A Living History Side Trip
A fine living history museum with original historical buildings awaits at the Genesee Country Village and Museum in Mumford, just 30 miles north of Letchworth via State Route 36. One of the largest living history museums in the United States, the museum has 58 buildings dating from 1797 to 1884. The homes, schools, churches, and businesses are not reconstructions, but original structures that have been moved and restored. They include the impressive octagon-shaped Hyde House that originally stood in Friendship, New York, and the Romulus Female Seminary, a private girls’ school once located in Romulus. The museum also boasts 21 active businesses, where visitors get a glimpse into the lives of occupations such as shoemaking, blacksmithing, dressmaking, gunsmithing, and tinsmithing.
The museum continues to expand. A replica of a 19th-century baseball park was added in 2001 and an opera house brought in from South Butler will open this year. The Silver Base Ball Park is actually used on weekends when teams dressed in 19th-century uniforms compete using the rules of that era. Other workers in period dress are on hand to help visitors understand the lives of village people and the history and crafts of the era. If you go, plan to spend four to five hours investigating the many sites and shops. A country store, an old-fashioned bakery (open on weekends only), a restaurant, a bookstore, and a gift shop are also on the premises.
Also included in the museum admission is access to the John L. Wehle Gallery of Wildlife & Sporting Art, and the Genesee Country Nature Center, offering nearly 5 miles of hiking trails.
The Genesee Country Village & Museum is at 1410 Flint Hill Road in Mumford. Between May 1 and June 30 it is open Tuesday through Friday from 10:00 a.m. to 4:00 p.m. and weekends and holidays from 10:00 a.m. to 5:00 p.m. From July 1 to Labor Day it is open Tuesday through Sunday from 10:00 a.m. to 5:00 p.m. Admission is $12.50 for adults, $9.50 for seniors age 62 and older, $7 for children ages 4 to 16, and free to children age 3 and younger. For more information, phone (585) 538-6822 or visit www.gcv.org.
Camping And Visiting Letchworth
Letchworth State Park is open daily. The entry fee is $5 per vehicle. Day-use hours are 6:00 a.m. to 11:00 p.m. Phone the park visitors center at (585) 493-3600 for more information, or visit www.letchworthpark.com.
The Highbanks camping area in Letchworth State Park requires a minimum two-night stay. Sites are all wooded and reasonably level, and all are back-ins. Only electrical hookups are available; water spigots are nearby for fill-up use only. A dump station is available. The campground has 270 sites that can handle units up to 40 feet in length. Make reservations by phoning the New York State Camping/Cabin Reservation System at (800) 456-2267, or, if you have questions, phone the campground at (585) 237-3303.
To find commercial campgrounds in the area, check your favorite campground directory or FMCA’s Business Directory, found in the January and June issues of Family Motor Coaching magazine and online at www.fmca.com.

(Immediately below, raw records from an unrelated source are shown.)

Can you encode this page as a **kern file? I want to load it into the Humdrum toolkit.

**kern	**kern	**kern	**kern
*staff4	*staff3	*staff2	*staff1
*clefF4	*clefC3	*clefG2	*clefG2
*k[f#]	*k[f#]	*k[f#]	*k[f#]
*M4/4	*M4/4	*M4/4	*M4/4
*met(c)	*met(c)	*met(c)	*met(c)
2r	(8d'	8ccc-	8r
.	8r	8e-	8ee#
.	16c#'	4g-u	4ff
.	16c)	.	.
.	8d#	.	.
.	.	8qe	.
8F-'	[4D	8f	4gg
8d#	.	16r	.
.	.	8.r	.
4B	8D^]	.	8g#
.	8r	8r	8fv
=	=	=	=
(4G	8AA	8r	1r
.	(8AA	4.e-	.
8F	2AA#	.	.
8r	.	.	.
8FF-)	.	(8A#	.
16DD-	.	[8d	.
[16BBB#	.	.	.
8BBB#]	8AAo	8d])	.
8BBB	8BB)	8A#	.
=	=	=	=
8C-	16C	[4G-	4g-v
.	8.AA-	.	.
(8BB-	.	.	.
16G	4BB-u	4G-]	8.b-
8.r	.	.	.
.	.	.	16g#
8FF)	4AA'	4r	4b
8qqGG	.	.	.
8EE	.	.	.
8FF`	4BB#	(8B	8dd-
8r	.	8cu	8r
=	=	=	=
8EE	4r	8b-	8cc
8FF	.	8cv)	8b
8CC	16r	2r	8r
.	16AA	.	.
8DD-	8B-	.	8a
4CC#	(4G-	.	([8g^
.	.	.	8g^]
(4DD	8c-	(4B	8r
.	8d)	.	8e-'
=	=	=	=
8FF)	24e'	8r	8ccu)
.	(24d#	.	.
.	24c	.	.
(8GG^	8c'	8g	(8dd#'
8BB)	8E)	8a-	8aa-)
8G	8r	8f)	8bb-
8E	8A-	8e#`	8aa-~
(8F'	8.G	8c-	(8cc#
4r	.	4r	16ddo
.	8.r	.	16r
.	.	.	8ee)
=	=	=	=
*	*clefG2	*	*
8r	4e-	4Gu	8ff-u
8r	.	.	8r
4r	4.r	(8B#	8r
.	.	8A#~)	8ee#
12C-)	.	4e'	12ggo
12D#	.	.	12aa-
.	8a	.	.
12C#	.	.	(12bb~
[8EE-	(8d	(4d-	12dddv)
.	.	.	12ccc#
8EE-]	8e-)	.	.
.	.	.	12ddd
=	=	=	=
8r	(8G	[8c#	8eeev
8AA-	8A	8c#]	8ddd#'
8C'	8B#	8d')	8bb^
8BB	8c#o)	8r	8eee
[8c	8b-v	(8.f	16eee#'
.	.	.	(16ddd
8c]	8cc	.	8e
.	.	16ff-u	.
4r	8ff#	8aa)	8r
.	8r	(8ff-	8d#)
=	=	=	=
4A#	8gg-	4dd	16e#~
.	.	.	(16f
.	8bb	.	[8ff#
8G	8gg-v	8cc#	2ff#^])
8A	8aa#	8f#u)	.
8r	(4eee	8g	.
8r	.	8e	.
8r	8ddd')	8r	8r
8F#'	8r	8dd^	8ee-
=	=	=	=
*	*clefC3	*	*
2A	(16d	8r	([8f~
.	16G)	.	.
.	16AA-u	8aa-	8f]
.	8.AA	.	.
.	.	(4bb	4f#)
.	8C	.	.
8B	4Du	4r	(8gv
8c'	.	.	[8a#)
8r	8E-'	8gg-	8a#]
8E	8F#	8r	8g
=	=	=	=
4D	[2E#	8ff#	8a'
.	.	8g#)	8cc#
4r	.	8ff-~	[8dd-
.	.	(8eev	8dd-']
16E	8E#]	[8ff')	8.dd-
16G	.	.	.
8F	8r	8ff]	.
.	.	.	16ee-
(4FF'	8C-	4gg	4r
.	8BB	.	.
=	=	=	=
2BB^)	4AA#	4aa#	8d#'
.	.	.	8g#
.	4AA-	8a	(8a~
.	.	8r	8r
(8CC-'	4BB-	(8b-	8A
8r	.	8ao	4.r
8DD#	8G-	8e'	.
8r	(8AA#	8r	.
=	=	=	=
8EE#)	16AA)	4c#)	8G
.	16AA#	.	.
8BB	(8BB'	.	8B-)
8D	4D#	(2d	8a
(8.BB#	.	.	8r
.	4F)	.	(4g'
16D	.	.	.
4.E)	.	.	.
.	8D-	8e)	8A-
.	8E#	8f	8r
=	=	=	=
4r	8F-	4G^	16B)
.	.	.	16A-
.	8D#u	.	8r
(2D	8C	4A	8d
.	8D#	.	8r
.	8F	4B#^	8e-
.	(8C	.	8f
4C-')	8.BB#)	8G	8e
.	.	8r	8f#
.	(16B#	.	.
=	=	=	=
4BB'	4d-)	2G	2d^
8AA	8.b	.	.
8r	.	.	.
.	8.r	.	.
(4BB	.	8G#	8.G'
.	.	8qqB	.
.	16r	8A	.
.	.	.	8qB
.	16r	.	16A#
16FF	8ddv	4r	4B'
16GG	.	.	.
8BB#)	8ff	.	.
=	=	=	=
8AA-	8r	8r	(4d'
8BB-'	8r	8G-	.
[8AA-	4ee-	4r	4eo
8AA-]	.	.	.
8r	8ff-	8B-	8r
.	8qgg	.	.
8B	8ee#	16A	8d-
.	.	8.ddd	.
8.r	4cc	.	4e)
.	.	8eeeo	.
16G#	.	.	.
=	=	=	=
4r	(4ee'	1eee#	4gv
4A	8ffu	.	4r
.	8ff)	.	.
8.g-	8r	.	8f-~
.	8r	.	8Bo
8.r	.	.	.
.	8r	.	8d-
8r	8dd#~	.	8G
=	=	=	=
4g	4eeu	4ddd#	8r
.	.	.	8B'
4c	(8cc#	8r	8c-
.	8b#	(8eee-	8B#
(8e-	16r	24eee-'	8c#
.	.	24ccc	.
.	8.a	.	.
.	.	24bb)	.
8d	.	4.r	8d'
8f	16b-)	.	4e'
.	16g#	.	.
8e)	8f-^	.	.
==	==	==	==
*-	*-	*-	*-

Commercial campgrounds located within a few miles of Letchworth State Park include:
Camping At Mariposa Ponds
7632 Centerville Road
Houghton, NY 14744
Mariposa Ponds is south of the Portageville entrance to Letchworth State Park. It offers full hookups and a limited number of sites with 50-amp service. This campground is billed as a quiet, family facility that enables visitors to learn about and enjoy the natural beauties of rural western New York. Ponds and plantings have been specially designed to attract butterflies, of which there are many. Reservations may be necessary, especially on weekends.
Four Winds Recreational Resort & Campground
7350 Tenefly Road
Portageville, NY 14536
E-mail: [email protected]
This campground is 3 miles from Letchworth State Park and offers fishing; rest rooms; 20-, 30-, and 50-amp hookups; and a camp store.